A scan through all that I've written here this summer indicates that this site has morphed into one dedicated to places to go and things to do in Toronto. This being so, I must apologize to readers from afar, who might not be as interested in this concentration on localized goings-on as they would be about the more universal topics that I used to also include, such as thrift store shopping, decorating, entertaining, cooking and making things.

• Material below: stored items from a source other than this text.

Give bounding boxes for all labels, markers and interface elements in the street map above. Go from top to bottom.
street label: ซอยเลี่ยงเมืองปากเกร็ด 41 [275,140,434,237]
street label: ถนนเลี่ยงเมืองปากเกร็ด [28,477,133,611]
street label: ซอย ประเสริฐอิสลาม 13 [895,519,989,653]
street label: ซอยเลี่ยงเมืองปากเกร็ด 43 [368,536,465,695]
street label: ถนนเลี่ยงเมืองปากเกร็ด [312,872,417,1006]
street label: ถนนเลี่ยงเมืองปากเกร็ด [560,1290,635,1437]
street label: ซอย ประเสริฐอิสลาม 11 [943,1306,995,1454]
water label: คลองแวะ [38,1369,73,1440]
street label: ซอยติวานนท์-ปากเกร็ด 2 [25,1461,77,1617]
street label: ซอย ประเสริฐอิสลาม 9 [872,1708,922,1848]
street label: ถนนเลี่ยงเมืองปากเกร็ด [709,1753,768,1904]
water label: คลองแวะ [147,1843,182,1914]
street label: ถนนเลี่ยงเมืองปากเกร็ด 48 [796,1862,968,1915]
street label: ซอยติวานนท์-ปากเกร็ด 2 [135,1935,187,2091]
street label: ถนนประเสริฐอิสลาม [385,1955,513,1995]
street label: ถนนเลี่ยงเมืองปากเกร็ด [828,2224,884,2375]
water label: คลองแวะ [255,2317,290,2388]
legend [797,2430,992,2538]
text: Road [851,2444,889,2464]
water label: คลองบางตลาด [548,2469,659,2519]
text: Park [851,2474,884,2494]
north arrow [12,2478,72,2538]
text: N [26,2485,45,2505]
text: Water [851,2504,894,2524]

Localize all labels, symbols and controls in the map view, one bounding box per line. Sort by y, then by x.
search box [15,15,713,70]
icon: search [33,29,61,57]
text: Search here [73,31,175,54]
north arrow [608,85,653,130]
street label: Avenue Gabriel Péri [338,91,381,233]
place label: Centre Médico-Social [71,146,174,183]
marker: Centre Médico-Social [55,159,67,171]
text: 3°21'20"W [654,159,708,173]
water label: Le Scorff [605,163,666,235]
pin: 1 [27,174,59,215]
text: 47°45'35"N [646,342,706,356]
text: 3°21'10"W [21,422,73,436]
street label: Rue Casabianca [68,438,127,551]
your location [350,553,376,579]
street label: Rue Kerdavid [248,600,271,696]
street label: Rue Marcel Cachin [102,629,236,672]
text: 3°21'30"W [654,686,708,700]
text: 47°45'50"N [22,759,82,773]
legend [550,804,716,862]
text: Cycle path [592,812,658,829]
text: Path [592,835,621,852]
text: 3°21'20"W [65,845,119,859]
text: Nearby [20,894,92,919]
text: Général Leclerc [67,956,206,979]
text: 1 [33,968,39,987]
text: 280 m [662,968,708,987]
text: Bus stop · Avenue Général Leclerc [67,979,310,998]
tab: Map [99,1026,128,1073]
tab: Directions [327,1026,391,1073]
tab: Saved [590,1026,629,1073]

This change was unintentional and can be chalked up to two things :
One - the loss of our dear cat Eddie at the beginning of the summer. We miss that fellow terribly and, to be honest, simply hanging out at home on the weekends has lost much of its appeal, since his passing. He was a very social cat and was never far from us. Even when asleep, he'd often be doing so in one of our laps. Home was where our cat was, for sure, and everything reminds us of him.
In the past, he would have been right there "helping" me when I made things. As for photographing vintage finds and home decor, there was nothing he loved more than a good opportunity to photobomb. He made "doing nothing" feel like more, and so, we were happy homebodies, spending long summer afternoons in the garden. Now, we've found ourselves going out much more than we used to, and therefore I have many more "out and about" things to write about.
Two - I've had a nice bike that Nick bought me for my birthday about 6 years ago, that I'd hardly ridden. I was afraid to ride on the city streets, which were decidedly not very welcoming to cyclists. However, since city planners have made a concerted effort to get people riding, Toronto is teaming with bike riders. There are safe dedicated lanes for people to ride on throughout the downtown core and riding has become the best way to go. It's awesome, and I love it.
Now I can get Nick to come pretty well anywhere with me if I'm willing to ride there. He's begun asking me "So, where are we riding this weekend" and I've been prepared with a list of interesting places to go.
Which brings me to today's topic -- our visit to The Distillery District, a week ago Saturday.
While I've taken the streetcar there in the wintertime, for the Christmas Market (previously written about here and here), I'd never visited in the summer before. It's located to the east of the city core, while we're over here on the west, so it just wasn't a place that we would previously have driven to, or taken public transit to, in the past. But biking over was a breeze.
Admittedly, I'm extremely tardy to The Distillery District party, but better late than never. What a pretty place it is!
↑ "The seeds of Canada's largest 19th-century distilling firm were sown in 1837 when a still was set up on this site to convert surplus grain from an 1832 grist mill into whisky. Exploiting new technologies and commercial opportunities, Gooderham and Worts grew steadily, parallelling Toronto's rise as a manufacturing centre. With the large stone distillery erected in 1859-61 and brick malthouse, kilns, warehouses, shops and offices built before 1900, this complex is an outstanding example of Victorian industrial design in terms of integrity historical associations and aesthetic qualities." ↑
We had lunch at The Mill Street Brewery. I had an original twist on Eggs Benedict, which I see on their menu, is not their usual way of making it. The version I had included wilted greens, a cheese biscuit and a light touch with the Hollandaise Sauce, and was really good. Maybe it was a Daily special? Nick had the burger and fries, which he said were very nice. we also each had a glass of beer that had been brewed right there
Their calendar indicates that, in addition to having the opportunity to walk the cobblestone pathways, admire the beautiful old buildings, shop in the local independent shops, and enjoy the bars and restaurants, there is something special going on in The Distillery District pretty well all the time!
While we were there, there was an artist/artisan festival on. Drawing from talent from all over Ontario, ArtFest Ontario travels to different locations within the province. It is clearly a well-curated market featuring high quality art and handmade things.
↑ We very much enjoyed the Latin music skillfully performed by Farrucas Duo. ↑
↑ Photographer, Melissa of Kristensen Smith with some of her pieces, many printed on reclaimed wood, giving them such an interesting and unique look. ↑
↑ This artisan from Philamain made these beautiful bags. ↑
↑ By Toronto artist, Tony Taylor. ↑
↑ Nick was drawn to this booth of gourmet condiments by Cook's Gourmet as though a magnet had pulled him over. ↑
↑ "Stone and Hide" is the booth of multi-talented artist Ivan. ↑
↑ There are more historic buildings just beyond the boundaries of The Distillery District that are yet to be restored. I wonder what they'll become. ↑
As for getting back to posting about other types of things, I plan to get there and certainly have stuff to show you, including a bunch of thrifted things that I love, a crocheted piece, and a couple of recipes. But before those make an appearance, I do still have a bit of a backlog of "outs and abouts" to report on. I hope you'll stick with me!
Thank you very much for reading. I hope you have a great weekend.